→ **Exercise input**
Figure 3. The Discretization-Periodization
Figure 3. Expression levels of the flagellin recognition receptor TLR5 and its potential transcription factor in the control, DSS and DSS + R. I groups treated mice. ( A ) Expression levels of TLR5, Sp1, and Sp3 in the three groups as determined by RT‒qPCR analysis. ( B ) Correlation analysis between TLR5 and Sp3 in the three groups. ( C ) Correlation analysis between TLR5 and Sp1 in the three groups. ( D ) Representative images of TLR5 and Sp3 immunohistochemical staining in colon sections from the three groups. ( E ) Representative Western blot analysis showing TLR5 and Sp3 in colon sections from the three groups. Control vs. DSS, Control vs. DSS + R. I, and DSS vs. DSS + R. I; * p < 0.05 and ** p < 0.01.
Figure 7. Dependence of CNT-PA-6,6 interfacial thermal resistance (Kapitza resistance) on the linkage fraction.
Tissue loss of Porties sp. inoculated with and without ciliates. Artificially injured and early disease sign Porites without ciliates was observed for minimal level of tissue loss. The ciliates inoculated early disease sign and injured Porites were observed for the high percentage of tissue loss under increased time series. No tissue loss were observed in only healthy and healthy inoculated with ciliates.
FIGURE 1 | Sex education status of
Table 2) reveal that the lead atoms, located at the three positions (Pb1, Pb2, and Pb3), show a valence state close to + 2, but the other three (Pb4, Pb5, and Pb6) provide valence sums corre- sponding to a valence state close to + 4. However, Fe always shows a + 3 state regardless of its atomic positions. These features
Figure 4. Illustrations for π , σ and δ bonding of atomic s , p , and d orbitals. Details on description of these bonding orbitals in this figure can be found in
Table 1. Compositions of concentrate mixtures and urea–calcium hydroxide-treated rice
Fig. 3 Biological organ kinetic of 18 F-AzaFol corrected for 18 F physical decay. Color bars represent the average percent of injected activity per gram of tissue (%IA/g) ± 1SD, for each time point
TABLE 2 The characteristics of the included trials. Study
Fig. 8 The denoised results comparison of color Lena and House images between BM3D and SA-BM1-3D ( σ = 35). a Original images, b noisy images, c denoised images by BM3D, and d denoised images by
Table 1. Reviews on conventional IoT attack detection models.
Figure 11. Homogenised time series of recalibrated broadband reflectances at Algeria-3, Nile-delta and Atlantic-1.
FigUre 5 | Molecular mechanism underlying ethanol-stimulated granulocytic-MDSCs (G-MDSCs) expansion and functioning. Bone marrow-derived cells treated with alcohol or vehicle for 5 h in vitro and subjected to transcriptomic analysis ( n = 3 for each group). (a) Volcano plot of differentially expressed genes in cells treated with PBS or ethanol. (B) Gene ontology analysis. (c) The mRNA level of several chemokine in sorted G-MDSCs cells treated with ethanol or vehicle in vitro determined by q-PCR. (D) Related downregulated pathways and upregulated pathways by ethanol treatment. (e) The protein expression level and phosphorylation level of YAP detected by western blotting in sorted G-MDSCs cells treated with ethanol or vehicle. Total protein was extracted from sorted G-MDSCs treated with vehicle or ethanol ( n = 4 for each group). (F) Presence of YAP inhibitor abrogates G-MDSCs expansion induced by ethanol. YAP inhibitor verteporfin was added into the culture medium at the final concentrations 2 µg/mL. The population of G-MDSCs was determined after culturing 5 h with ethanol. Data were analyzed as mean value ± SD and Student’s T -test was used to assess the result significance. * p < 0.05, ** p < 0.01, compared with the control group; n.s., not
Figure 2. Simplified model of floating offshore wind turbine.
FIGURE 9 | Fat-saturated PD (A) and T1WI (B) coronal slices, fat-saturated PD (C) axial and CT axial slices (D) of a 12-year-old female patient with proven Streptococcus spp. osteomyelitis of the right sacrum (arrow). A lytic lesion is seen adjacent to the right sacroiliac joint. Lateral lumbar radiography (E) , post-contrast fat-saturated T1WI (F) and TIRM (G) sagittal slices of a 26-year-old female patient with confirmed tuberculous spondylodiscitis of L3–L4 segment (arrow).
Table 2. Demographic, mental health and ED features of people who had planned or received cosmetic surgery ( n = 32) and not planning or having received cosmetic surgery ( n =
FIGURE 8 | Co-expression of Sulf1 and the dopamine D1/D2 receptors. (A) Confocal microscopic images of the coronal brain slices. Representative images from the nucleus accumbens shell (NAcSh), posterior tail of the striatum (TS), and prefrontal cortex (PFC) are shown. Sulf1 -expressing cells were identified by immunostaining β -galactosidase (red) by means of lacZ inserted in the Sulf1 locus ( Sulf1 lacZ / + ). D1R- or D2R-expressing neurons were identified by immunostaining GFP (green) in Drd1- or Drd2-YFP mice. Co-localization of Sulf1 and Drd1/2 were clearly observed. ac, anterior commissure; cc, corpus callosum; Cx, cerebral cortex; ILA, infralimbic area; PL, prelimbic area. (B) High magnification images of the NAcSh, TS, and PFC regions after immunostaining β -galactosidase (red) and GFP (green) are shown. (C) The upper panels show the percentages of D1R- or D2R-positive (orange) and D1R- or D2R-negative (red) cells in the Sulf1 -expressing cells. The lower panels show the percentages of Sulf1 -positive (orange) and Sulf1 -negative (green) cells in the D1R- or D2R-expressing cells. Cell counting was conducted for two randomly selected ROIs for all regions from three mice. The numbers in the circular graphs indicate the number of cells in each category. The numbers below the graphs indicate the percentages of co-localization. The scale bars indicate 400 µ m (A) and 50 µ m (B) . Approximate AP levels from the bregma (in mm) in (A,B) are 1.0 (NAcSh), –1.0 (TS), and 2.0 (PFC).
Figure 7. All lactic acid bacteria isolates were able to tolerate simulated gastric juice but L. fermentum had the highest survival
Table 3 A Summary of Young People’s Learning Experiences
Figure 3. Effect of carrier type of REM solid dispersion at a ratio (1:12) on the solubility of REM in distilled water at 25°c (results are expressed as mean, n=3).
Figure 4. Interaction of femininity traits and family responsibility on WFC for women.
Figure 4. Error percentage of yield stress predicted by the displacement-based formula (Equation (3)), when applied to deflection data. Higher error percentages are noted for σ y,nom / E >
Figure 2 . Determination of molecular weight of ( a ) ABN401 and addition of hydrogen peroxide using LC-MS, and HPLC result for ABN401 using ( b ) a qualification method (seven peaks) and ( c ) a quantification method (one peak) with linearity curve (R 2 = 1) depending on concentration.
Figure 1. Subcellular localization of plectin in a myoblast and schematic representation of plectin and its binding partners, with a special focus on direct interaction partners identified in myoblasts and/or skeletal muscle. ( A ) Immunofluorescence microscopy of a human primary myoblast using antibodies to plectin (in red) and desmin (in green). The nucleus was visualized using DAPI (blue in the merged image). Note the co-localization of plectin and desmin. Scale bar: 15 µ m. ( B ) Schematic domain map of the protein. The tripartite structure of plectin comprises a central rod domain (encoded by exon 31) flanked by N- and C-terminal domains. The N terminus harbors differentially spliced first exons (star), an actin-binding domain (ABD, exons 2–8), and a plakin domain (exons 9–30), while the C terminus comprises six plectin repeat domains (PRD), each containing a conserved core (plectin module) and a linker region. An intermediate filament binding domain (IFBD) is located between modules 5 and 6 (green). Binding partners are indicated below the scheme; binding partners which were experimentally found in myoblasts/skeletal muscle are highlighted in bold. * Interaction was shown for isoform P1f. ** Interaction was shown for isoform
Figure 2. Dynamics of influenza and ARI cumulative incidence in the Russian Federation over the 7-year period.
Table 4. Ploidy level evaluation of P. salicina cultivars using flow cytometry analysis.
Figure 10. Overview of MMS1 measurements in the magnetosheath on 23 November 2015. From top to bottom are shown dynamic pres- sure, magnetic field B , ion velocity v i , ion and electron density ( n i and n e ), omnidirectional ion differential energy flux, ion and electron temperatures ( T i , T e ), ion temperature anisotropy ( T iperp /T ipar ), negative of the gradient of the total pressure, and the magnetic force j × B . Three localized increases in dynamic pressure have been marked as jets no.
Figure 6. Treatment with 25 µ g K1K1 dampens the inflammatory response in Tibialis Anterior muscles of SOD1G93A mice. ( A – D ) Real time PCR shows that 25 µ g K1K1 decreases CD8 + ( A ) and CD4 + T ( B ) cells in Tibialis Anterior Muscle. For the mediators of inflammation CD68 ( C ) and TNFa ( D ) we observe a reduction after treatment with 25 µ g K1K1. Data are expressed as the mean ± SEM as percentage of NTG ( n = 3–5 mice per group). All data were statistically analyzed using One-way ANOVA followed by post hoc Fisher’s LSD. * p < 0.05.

→ **Problem statement**
Scan the records above for the lines holding "FigUre 5 | Molecular" and "Figure 2. Simplified". Transcribe those two and every line between them word for word, and no others.

→ **Result**
FigUre 5 | Molecular mechanism underlying ethanol-stimulated granulocytic-MDSCs (G-MDSCs) expansion and functioning. Bone marrow-derived cells treated with alcohol or vehicle for 5 h in vitro and subjected to transcriptomic analysis ( n = 3 for each group). (a) Volcano plot of differentially expressed genes in cells treated with PBS or ethanol. (B) Gene ontology analysis. (c) The mRNA level of several chemokine in sorted G-MDSCs cells treated with ethanol or vehicle in vitro determined by q-PCR. (D) Related downregulated pathways and upregulated pathways by ethanol treatment. (e) The protein expression level and phosphorylation level of YAP detected by western blotting in sorted G-MDSCs cells treated with ethanol or vehicle. Total protein was extracted from sorted G-MDSCs treated with vehicle or ethanol ( n = 4 for each group). (F) Presence of YAP inhibitor abrogates G-MDSCs expansion induced by ethanol. YAP inhibitor verteporfin was added into the culture medium at the final concentrations 2 µg/mL. The population of G-MDSCs was determined after culturing 5 h with ethanol. Data were analyzed as mean value ± SD and Student’s T -test was used to assess the result significance. * p < 0.05, ** p < 0.01, compared with the control group; n.s., not
Figure 2. Simplified model of floating offshore wind turbine.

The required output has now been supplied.